Successive governments and Donor Agencies recognized SEC’s expertise in organizational restructuring, Corporate Planning, Performance Management, Capacity Building and Corporate Governance, among others. They continued to tap into SEC’s growing expertise in all these disciplines.

In summary, the Commission’s role, over the years, had been, and continued to be advisory, limited to corporate planning, performance management, governance and consultancy services to both Government and other Prescribed Bodies.

That notwithstanding, the impact on the SOEs remained unimpressive and also below expectation, and this had corresponding effect on the SOEs performance. Many of the commercial SOEs were recording huge loses.

However, there were major known bottlenecks that were affecting both the performance of the State Enterprise Commission (SEC) itself and the State-owned Enterprises (SOEs). In view of persistent underperformance of SOEs, the World Bank with the support of Government, carried out an assessment of the corporate governance framework of the various SOEs from the year 2013 to the year 2015. The objective was to identify, among others, challenges posed by the existing governance, and oversight arrangements on the performance of SOEs.   The assessment concluded that the following fundamental problems in the governance of the SOEs were key factors undermining their performance:

  • The fragmented and uncoordinated oversight of SOEs by multiple Government organizations;
  • The lack of a clearly defined ownership framework;
  • Poor governance practices at the SOE level; and
  • The obsolete enabling Act, and capacity constraints of the defunct State Enterprises Commission (SEC) which have not facilitated effective oversight of Government investments.

From these findings, it was recommended that Government should streamline and centralize oversight and management of SOEs as a means to improve their governance and performance. Similar corporate governance reviews carried out on selected financial and economic regulators also recommended that Government develops and implements a formal accountability framework and strengthen corporate governance in these state entities particularly in the areas of transparency and accountability.

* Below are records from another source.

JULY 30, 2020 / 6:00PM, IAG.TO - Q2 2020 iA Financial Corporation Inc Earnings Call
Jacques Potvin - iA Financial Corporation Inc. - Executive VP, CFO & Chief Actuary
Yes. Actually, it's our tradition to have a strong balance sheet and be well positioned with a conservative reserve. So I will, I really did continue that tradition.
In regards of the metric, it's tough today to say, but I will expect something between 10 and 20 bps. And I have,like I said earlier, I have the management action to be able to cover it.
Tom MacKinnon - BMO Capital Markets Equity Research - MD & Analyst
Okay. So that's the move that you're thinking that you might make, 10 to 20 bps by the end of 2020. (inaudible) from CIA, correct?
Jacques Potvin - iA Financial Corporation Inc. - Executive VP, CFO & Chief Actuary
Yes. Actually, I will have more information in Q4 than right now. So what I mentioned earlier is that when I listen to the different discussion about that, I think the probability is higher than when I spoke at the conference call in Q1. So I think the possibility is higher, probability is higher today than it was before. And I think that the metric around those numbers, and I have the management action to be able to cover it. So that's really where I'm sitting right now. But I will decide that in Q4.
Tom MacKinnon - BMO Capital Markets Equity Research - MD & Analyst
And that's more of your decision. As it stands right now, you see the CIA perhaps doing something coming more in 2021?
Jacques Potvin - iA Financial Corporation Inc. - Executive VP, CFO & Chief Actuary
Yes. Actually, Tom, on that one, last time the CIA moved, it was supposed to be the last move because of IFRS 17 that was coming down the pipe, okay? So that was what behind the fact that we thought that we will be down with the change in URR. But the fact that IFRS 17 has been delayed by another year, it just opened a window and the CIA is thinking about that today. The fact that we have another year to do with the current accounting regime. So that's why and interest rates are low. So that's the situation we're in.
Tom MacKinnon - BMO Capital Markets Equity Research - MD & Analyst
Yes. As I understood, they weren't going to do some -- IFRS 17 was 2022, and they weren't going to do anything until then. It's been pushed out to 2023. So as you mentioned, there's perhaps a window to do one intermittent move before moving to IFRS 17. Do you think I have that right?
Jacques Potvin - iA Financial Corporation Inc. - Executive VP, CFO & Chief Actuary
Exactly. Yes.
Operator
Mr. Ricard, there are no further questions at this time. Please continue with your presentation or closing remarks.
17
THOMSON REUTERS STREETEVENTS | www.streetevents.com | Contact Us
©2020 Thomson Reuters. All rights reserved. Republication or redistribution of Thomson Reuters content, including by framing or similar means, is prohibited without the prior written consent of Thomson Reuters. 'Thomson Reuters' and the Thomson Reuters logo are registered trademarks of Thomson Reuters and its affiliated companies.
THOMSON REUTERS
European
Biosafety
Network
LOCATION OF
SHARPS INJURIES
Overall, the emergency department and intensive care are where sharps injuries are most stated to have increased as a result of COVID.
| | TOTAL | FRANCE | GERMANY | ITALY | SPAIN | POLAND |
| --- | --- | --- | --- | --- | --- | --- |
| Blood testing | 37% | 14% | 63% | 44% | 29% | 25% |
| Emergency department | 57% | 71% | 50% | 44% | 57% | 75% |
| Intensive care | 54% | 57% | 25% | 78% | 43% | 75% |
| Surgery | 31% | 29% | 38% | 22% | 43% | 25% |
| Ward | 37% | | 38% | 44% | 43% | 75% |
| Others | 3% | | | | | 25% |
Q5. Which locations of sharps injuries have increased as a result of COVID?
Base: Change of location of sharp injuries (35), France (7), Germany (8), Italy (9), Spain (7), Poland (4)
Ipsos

Based on the recommendations of the Corporate Governance Assessments, the Government in its 2017 Budget and Economic Policy Statement, committed to establish a Single Entity to oversee the various SOEs. A Task Force was then set up and tasked to develop the concept of the Single Entity, which was approved by the Economic Management Team (EMT) in October 2017.

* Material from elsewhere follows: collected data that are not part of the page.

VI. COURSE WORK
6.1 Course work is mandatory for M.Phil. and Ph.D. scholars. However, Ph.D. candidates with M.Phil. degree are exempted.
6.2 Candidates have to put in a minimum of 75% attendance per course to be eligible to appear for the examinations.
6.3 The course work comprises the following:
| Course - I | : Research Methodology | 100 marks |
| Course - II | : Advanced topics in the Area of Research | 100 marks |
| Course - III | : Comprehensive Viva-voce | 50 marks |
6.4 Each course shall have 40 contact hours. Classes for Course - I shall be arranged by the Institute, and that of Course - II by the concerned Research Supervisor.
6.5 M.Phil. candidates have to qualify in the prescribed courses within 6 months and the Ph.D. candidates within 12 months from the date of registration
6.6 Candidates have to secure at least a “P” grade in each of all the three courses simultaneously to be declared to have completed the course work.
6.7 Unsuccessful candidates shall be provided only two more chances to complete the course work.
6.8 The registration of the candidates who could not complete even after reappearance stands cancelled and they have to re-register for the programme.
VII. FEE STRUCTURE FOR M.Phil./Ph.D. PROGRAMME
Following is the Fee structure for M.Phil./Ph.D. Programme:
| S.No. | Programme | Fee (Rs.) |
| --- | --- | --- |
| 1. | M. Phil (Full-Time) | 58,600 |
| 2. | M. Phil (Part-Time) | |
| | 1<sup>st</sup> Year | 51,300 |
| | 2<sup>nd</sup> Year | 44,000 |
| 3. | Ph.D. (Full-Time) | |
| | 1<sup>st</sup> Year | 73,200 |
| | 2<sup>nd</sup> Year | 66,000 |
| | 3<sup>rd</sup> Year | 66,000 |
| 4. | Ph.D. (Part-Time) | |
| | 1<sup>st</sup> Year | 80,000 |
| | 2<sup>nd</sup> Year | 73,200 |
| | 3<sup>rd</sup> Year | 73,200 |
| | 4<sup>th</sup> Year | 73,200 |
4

Consequently, the team, led by the Ministry of Finance, developed a draft bill for the establishment of the Single Entity.

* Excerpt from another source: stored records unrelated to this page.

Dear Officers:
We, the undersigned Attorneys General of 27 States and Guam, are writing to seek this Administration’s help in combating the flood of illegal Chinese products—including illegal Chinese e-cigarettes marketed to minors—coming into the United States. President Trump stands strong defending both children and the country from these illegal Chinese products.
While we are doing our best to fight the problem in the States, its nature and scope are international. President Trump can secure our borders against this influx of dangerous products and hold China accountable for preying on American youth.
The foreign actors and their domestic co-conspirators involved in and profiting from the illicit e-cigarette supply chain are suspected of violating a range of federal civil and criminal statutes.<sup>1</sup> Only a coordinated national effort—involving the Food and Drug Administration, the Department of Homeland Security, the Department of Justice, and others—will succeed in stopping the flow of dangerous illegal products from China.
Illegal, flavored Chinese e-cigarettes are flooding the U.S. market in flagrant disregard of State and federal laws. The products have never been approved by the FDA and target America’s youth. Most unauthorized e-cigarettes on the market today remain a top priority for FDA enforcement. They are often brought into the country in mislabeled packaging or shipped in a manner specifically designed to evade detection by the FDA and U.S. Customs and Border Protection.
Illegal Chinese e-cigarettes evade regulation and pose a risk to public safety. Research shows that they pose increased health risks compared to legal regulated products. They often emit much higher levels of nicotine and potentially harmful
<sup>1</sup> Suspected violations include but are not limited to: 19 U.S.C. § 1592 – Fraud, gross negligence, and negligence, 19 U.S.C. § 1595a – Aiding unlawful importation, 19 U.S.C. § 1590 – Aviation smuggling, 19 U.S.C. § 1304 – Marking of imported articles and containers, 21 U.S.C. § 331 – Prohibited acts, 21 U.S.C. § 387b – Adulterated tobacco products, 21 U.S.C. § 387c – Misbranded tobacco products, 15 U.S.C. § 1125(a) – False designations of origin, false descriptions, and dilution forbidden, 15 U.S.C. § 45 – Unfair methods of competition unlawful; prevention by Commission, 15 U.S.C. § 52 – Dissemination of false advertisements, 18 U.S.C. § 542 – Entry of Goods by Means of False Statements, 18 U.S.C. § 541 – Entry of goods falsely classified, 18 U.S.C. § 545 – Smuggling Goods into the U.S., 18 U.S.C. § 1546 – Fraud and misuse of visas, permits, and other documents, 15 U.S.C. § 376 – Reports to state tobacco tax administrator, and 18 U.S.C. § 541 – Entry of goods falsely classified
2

Parliament passed the Bill into Law (Act 990) in April 2019 and the President of the Republic assented to it in June 2019 which gave birth to what is now the State Interests and Governance Authority (SIGA), and  this was launched by the President on the 19th of August, 2019.

The SIGA Law came with a lot of expectations from all walks of life to comprehensively deal with both its internal constraints and the challenges of the entities under its umbrella in order to ensure the success of the sector. These expectations were succinctly captured by the President during the launch as can be found below:

“SIGA is a new institution and my expectation is that you would help develop a new culture, and should not be bounded by the old culture and practices of its predecessors. It is a general agreement that these old institutions did not work in the interest of our people and our country, and that is the reason why a new authority has been brought into being. So, the attitude must be new king, new law; a new authority, a new culture; a culture of accountable governance and of respecting the norms; sensibilities and practice of good corporate governance not only amongst yourself but also the institutions that report to you.”His Excellency Nana Addo-Dankwah Akufo-Addo.

SIGA seeks to facilitate performance management in SOEs and other prescribed bodies, within the framework of Government policy, to ensure that they operate efficiently, effectively and profitably thereby contributing towards the socio-economic development of Ghana.